─── Extrait fourni ───
Le Trial of Ularitide’s Efficacy and safety in patients with Acute Heart Failure (TRUE-AHF), qui vient d’être lancé, est la toute première étude à examiner la mortalité des patients souffrant d’insuffisance cardiaque aiguë dans le cadre d’un plan prospectif. Cette étude internationale multicentrique de phase III vise à déterminer si l’utilisation précoce de l’urodilatine (Ularitide), un peptide natriurétique à l’effet vasodilatateur marqué, peut avoir une influence positive sur les symptômes à court terme et sur l’évolution à long terme de l’insuffisance cardiaque aiguë.
Gestion des lipides chez les patients à haut risque
Les nouveautés dans le domaine de la gestion des lipides concernaient principalement les traitements de substitution des statines chez les patients à haut risque cardiovasculaire. Les stratégies disponibles comprennent la prise d’ézétimibe (Ezetrol®) dans le but de réduire davantage le cholestérol LDL en diminuant l’absorption intestinale. L’essai IMPROVE-IT [4], dont les résultats sont attendus en 2014, vise à déterminer si cette stratégie permet également d’améliorer les résultats cardiovasculaires.
Une autre stratégie consiste à augmenter le cholestérol HDL en utilisant soit de l’acide nicotinique, soit des inhibiteurs de la CETP. En résumé, l’augmentation du HDL-C démontrée dans les études n’a pas encore entraîné l’amélioration espérée du résultat clinique. Pour l’instant, l’augmentation de l’activité physique, l’arrêt du tabac et une alimentation pauvre en graisses restent les seules mesures efficaces pour influencer positivement le C-HDL. La molécule PCSK9 constitue une nouvelle cible intéressante dans le traitement des LDL. Les premières études portant sur un anticorps dirigé contre cette molécule ont montré une réduction drastique des taux de LDL de 60 à 70%.
───
Activité -> Recopiez, s'il vous plaît, la partie de l'extrait fourni qui commence par « Une autre stratégie » et se termine par « de 60 à 70%. ».
─── Données à analyser ───
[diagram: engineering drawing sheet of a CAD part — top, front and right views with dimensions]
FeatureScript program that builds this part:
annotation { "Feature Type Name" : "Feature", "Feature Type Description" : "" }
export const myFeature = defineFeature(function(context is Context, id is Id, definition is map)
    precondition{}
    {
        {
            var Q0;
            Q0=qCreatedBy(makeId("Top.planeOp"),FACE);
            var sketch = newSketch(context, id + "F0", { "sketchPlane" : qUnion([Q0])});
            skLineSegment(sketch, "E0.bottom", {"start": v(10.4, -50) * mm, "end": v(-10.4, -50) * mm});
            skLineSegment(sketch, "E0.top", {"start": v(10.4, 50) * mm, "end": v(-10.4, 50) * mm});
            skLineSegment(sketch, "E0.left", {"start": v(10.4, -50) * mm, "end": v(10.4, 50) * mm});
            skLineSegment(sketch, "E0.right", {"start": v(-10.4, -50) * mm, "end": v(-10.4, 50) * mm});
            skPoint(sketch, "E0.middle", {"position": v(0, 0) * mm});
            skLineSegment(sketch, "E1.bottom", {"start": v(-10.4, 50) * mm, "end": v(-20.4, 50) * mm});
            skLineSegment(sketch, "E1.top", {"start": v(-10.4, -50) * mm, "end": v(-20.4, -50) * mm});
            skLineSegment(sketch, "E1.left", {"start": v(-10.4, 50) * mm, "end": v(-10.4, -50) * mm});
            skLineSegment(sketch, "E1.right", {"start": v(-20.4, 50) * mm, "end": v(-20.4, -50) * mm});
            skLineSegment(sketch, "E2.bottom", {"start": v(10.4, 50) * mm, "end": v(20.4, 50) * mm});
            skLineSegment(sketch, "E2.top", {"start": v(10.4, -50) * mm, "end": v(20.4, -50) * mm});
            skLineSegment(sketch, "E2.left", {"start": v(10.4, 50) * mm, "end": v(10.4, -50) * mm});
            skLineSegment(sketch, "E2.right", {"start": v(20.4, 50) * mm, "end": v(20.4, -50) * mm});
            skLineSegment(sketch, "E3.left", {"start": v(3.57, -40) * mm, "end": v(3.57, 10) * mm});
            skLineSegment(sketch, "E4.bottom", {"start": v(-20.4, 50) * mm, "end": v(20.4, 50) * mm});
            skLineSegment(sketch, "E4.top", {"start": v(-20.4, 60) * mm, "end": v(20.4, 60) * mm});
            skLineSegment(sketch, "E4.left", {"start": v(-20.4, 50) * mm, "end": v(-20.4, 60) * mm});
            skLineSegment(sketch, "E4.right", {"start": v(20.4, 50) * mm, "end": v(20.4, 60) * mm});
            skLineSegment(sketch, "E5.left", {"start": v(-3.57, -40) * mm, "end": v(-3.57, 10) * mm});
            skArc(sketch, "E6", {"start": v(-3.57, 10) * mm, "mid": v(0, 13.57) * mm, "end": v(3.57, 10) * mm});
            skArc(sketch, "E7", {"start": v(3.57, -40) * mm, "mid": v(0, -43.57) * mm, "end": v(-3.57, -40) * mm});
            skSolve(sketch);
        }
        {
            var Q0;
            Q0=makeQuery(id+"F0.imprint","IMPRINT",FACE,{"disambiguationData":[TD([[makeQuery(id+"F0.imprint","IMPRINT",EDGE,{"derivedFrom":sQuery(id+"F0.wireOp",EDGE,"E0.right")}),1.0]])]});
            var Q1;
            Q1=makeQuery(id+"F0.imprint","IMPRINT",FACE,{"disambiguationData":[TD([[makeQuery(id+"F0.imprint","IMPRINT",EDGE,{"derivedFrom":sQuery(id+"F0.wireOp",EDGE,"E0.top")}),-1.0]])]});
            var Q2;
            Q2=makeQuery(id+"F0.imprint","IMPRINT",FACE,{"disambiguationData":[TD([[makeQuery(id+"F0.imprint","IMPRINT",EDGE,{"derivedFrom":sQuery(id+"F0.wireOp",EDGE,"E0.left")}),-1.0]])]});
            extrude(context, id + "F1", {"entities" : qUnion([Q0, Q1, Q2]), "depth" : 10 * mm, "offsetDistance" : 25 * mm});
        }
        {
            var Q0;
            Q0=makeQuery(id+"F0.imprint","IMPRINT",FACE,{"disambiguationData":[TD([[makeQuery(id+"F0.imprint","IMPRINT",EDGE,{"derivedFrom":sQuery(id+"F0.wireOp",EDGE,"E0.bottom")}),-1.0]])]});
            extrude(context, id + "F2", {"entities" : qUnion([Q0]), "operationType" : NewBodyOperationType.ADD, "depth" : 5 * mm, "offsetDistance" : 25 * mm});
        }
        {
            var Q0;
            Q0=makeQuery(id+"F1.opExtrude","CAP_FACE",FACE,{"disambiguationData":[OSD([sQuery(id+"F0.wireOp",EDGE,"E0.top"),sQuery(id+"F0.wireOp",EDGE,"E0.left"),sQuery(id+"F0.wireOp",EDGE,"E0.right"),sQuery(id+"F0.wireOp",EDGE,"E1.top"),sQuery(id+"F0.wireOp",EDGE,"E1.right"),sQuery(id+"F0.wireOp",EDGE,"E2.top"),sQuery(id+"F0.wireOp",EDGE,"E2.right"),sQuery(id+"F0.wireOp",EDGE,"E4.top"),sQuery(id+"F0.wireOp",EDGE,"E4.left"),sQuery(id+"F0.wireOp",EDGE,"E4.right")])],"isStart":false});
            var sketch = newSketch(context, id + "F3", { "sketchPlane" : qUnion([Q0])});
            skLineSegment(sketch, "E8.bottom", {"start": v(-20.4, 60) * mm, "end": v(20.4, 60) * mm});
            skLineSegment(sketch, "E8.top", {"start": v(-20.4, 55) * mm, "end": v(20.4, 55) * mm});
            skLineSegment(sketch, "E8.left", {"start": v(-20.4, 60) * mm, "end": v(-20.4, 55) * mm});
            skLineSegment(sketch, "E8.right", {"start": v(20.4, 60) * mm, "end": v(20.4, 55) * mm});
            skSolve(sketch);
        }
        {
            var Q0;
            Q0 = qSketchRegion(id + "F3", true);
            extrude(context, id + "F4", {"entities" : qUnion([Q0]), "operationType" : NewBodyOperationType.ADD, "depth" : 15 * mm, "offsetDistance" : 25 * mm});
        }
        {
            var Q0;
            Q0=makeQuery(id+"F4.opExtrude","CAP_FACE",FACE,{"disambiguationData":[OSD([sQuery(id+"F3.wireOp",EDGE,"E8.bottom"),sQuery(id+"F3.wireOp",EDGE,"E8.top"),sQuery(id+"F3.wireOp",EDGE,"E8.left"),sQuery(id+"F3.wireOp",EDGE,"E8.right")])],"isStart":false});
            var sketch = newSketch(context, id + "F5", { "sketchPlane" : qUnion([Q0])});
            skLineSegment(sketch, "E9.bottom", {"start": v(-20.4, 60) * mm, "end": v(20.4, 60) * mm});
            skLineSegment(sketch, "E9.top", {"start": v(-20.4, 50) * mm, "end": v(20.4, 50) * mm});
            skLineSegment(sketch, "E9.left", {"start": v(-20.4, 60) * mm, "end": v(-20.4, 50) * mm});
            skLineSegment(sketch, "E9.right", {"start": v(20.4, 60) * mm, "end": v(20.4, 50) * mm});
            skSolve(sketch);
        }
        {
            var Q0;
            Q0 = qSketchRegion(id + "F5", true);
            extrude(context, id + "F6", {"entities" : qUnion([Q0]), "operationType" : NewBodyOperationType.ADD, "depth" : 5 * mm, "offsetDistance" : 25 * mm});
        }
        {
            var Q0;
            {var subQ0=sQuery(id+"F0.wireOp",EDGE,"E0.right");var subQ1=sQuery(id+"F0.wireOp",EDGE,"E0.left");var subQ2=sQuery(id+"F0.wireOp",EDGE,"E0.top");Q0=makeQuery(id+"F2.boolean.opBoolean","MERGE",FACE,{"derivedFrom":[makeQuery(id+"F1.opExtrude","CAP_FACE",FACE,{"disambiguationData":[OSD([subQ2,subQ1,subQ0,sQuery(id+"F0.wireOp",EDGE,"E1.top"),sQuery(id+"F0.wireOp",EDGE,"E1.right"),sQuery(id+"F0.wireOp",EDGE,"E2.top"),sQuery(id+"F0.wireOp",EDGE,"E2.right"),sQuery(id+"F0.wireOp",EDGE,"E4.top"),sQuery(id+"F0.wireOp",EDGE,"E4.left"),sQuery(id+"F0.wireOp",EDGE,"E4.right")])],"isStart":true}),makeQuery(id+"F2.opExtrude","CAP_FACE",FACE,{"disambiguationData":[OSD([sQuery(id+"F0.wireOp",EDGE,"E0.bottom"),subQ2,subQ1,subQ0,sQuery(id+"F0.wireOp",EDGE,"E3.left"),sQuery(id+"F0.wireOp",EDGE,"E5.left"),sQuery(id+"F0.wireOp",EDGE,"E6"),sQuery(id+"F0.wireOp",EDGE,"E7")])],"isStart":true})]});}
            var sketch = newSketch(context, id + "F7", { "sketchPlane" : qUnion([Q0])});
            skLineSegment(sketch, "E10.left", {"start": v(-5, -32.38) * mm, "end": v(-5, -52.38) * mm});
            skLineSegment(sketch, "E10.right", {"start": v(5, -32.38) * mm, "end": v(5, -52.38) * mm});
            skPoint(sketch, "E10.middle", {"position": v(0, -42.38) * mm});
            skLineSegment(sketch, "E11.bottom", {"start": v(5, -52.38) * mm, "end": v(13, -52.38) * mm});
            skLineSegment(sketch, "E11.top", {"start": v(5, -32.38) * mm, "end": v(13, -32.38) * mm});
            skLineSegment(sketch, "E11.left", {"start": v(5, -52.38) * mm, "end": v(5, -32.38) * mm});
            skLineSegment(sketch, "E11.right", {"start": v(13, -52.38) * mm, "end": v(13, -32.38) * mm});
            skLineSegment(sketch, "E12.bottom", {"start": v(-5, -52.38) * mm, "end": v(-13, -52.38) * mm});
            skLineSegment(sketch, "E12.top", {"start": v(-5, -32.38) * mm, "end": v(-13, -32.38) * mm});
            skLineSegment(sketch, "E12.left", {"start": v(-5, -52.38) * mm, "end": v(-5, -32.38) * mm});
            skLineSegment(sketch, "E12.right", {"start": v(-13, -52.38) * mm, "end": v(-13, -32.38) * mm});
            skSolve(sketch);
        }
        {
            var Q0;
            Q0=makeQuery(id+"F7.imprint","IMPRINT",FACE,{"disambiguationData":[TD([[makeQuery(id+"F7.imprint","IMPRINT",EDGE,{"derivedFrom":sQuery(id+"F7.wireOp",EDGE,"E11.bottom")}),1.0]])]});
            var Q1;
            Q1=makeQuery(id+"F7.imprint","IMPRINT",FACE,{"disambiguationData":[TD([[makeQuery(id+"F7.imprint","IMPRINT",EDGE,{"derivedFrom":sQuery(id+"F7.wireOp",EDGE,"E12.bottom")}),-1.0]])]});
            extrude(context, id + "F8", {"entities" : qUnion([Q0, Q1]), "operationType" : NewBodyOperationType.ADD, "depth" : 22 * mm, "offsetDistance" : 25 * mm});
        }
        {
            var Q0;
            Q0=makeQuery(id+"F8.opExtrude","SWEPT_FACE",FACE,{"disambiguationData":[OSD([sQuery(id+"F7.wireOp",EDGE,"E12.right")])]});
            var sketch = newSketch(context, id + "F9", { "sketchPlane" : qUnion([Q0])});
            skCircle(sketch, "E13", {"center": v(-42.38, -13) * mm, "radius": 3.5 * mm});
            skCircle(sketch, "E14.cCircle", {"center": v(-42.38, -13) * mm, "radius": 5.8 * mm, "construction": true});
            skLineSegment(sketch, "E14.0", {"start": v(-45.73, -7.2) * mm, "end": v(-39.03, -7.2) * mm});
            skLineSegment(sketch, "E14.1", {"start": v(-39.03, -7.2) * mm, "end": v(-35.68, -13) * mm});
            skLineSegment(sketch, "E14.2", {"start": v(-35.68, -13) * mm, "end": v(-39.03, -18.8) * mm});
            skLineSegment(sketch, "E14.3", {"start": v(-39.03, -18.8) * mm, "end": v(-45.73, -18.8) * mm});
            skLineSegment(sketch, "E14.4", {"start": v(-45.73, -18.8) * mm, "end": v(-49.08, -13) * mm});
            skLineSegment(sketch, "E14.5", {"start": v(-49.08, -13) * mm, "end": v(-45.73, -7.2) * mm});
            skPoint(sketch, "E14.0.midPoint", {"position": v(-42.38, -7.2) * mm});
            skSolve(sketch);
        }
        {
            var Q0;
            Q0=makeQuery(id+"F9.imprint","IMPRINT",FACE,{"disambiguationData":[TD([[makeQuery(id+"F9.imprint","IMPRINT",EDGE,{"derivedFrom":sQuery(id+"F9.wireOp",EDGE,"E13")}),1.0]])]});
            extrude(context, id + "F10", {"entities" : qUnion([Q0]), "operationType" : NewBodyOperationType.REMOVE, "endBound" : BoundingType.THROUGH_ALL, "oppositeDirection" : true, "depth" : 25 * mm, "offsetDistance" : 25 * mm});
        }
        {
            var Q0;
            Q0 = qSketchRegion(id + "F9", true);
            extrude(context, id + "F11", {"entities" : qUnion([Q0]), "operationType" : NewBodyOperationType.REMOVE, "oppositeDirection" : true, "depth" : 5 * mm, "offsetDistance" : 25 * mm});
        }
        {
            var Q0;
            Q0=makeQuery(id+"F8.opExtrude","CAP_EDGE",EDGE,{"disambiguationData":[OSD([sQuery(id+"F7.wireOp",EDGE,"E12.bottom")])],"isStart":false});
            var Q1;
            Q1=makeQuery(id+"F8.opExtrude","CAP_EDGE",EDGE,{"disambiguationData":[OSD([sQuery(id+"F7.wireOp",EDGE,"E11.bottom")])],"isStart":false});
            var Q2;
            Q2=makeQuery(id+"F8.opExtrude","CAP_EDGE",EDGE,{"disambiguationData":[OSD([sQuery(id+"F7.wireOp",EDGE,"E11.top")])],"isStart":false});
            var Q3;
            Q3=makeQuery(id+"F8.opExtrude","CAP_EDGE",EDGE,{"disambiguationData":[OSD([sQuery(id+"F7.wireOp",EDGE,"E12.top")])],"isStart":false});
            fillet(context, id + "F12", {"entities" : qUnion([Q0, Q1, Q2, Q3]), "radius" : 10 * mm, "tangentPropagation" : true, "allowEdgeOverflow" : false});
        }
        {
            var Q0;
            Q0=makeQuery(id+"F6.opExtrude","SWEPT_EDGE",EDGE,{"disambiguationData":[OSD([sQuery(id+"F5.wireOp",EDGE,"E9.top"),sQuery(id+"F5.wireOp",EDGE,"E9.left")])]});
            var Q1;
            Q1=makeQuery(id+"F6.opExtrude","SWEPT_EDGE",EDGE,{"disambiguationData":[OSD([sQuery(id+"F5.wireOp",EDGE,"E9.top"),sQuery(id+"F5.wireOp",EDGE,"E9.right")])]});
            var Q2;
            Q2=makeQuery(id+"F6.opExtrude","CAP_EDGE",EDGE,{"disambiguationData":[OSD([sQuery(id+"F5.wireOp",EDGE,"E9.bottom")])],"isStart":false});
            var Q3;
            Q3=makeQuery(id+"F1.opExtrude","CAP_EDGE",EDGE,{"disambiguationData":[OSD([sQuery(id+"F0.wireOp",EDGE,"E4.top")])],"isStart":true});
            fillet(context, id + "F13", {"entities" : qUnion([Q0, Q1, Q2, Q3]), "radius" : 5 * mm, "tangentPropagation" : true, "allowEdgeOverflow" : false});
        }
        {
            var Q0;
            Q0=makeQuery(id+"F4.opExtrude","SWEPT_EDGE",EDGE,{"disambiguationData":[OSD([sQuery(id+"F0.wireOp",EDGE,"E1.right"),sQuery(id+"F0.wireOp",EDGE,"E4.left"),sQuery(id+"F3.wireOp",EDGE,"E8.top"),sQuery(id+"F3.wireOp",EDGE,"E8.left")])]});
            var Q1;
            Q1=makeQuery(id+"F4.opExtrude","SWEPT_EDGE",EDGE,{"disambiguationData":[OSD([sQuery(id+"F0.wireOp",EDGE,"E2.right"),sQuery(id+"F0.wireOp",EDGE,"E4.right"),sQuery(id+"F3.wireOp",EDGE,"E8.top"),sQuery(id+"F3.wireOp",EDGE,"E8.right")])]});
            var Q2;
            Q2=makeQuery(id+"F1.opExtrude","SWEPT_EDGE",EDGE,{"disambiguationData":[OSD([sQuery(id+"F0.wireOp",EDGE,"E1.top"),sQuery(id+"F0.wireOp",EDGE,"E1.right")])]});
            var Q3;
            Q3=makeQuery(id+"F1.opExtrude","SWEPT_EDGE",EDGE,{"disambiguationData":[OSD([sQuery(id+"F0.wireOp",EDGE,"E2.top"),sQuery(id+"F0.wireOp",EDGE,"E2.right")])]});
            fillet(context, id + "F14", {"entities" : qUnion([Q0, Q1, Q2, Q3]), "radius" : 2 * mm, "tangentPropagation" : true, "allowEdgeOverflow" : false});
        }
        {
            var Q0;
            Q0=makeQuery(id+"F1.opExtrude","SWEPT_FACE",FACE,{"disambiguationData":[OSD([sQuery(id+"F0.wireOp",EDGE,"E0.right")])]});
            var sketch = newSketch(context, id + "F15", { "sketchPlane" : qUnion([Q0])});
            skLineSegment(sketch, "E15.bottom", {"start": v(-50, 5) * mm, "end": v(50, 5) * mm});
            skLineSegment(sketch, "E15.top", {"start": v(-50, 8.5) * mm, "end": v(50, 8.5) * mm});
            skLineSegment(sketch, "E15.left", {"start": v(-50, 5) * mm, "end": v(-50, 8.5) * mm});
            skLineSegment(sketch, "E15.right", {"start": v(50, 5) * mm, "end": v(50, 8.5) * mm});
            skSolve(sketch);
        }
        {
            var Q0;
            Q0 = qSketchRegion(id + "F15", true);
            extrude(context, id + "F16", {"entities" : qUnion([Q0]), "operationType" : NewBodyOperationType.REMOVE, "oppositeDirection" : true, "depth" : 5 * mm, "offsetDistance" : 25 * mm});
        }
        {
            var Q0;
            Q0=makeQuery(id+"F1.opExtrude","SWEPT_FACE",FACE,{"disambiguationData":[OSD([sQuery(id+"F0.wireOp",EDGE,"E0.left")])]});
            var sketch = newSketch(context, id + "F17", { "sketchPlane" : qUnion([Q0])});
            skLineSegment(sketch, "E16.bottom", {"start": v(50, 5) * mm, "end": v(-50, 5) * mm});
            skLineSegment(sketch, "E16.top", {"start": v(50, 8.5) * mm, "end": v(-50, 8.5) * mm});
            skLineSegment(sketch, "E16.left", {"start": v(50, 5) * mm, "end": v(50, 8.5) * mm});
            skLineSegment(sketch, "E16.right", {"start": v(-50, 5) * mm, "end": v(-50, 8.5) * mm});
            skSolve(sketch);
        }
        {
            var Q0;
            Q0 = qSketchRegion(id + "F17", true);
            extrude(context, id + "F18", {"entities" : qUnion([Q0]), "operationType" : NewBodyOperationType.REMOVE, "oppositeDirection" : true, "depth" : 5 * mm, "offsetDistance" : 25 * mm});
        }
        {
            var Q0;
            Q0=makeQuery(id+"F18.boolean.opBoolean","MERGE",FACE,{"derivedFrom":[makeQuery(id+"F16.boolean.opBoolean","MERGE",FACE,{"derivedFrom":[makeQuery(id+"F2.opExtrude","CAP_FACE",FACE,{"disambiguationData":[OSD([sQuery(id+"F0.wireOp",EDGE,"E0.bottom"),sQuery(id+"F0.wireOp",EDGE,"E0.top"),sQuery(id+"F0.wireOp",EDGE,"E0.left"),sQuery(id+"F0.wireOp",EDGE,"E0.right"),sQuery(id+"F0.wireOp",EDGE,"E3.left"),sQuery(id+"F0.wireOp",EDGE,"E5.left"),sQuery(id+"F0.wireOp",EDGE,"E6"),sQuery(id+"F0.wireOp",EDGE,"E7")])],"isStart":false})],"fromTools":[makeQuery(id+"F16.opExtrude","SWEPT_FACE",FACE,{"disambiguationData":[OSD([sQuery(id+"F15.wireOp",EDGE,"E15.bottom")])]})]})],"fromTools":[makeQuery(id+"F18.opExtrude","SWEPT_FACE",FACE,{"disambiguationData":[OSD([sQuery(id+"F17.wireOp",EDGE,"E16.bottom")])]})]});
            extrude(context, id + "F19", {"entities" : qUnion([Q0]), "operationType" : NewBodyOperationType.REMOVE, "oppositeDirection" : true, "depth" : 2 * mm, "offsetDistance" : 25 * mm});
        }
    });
───
Réponse à l'exercice ->
Une autre stratégie consiste à augmenter le cholestérol HDL en utilisant soit de l’acide nicotinique, soit des inhibiteurs de la CETP. En résumé, l’augmentation du HDL-C démontrée dans les études n’a pas encore entraîné l’amélioration espérée du résultat clinique. Pour l’instant, l’augmentation de l’activité physique, l’arrêt du tabac et une alimentation pauvre en graisses restent les seules mesures efficaces pour influencer positivement le C-HDL. La molécule PCSK9 constitue une nouvelle cible intéressante dans le traitement des LDL. Les premières études portant sur un anticorps dirigé contre cette molécule ont montré une réduction drastique des taux de LDL de 60 à 70%.